» TASKS TO CARRY OUT:
A - In the forum thread on the PGI Accelerator reflected directive, which release is the reflected directive said to be available in?
B - Extend the forum thread on the PGI Accelerator reflected directive, starting after its last post.

» QUOTED PASSAGE:

※ ※ ※

Thanks again in advance for your support,
Nicolas

Hi Nicolas,

Would code like this work:

Yes so long as you use the ‘reflected’ statement within subfunct1 and subfunct2 to tell the compiler to check if the arrays have already been allocated on the device.

Note that if you don’t want to wait until the 11.0 release, on Linux the PGI ACC model can be mixed with CUDA Fortran. So instead of using a data region, you can use CUDA Fortran device arrays. It means that your program is no longer portable and that you’d want to back these changes out once 11.0 is available, but is less work than inlining your subroutines and allows you to continues development.

  • Mat

Ok, so yet either CUDA Fortran or manual inlining :) Thank You for support.

Hello there,
where should the !$acc reflected statement be located in the subroutines?
Just under the routine definition or at the beginning of the body after all variables/common blocks, etc. lines?

The reflected directive should be added after the variable is declared.

Note the reflected will be available in the 11.0 release due this December.

※ ※ ※

» EXCERPTED RECORDS:
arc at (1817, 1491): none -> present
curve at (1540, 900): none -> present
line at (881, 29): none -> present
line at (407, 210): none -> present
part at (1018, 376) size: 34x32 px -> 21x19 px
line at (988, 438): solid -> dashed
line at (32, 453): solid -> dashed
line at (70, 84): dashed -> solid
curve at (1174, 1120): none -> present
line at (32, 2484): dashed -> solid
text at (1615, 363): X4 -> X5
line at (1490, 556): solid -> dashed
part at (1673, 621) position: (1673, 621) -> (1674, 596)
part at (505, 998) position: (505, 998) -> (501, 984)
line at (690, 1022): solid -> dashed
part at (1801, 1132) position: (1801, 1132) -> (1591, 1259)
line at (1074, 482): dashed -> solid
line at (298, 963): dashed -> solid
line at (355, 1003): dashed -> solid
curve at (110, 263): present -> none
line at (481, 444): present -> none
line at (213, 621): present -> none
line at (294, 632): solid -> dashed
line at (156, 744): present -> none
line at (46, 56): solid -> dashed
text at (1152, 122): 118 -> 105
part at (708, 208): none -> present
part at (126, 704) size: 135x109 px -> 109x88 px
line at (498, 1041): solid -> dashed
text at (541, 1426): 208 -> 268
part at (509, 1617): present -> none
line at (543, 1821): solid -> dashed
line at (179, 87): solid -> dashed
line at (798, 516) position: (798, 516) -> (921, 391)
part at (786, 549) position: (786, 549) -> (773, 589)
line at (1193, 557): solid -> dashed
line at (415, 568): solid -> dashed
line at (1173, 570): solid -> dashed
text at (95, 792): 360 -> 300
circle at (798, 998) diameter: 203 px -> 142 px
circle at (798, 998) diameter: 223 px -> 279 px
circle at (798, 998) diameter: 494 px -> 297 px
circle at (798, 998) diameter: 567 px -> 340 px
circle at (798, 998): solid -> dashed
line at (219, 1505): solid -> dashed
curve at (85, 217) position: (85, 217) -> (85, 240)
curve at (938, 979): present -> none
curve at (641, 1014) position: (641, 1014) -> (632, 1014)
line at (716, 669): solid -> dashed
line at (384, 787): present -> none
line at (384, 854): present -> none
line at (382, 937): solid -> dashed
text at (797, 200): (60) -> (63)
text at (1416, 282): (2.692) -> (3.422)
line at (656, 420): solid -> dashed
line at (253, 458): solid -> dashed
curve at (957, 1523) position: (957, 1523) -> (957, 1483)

※ ※ ※

» ANSWERS:
A - The 11.0 release, due in December.

B -
  • Mat

Ok, could You provide an example please :)
Yet in December? It is already documented in the Programming Model Guide :)
Any ETA when exactly in December will You release the 11th compiler suite?

Hi A,

Here’s simple example of using the reflected directive:

% cat refected.f90 

module mm
contains
 subroutine sub1( a, b, c )
  implicit none
  real :: a(:,:), b(:,:), c(:,:)
  !$acc reflected(a)
  integer :: i,j
  !$acc region
   do j = 1,ubound(a,2)
    do i = 1,ubound(a,1)
     a(i,j) = b(i,j) + c(i,j)
    enddo
   enddo
  !$acc end region 
 end subroutine
end module

program p
 use mm
 use accel_lib
 implicit none
 integer, parameter :: n=32,m=32
 real :: a(n,m), b(n,m), c(n,m)
 integer :: i,j
 do j = 1,m
  do i = 1,n
   a(i,j) = -1.0
   b(i,j) = (j*100) + i
   c(i,j) = -(j*100) + i
  enddo
 enddo

 !$acc data region copyout(a)
  call sub1(a,b,c)
 !$acc end data region

  print *, a(1,1), a(n,m) 
  print *, b(1,1), b(n,m) 
  print *, c(1,1), c(n,m) 
end program
% pgf90 -ta=nvidia -Minfo=accel refected.f90 -V11.0 ; a.out
sub1:
      7, Generating local(a(:,:))
      9, Generating copyin(b(1:z_b_0,1:z_b_3))
         Generating copyin(c(1:z_b_0,1:z_b_3))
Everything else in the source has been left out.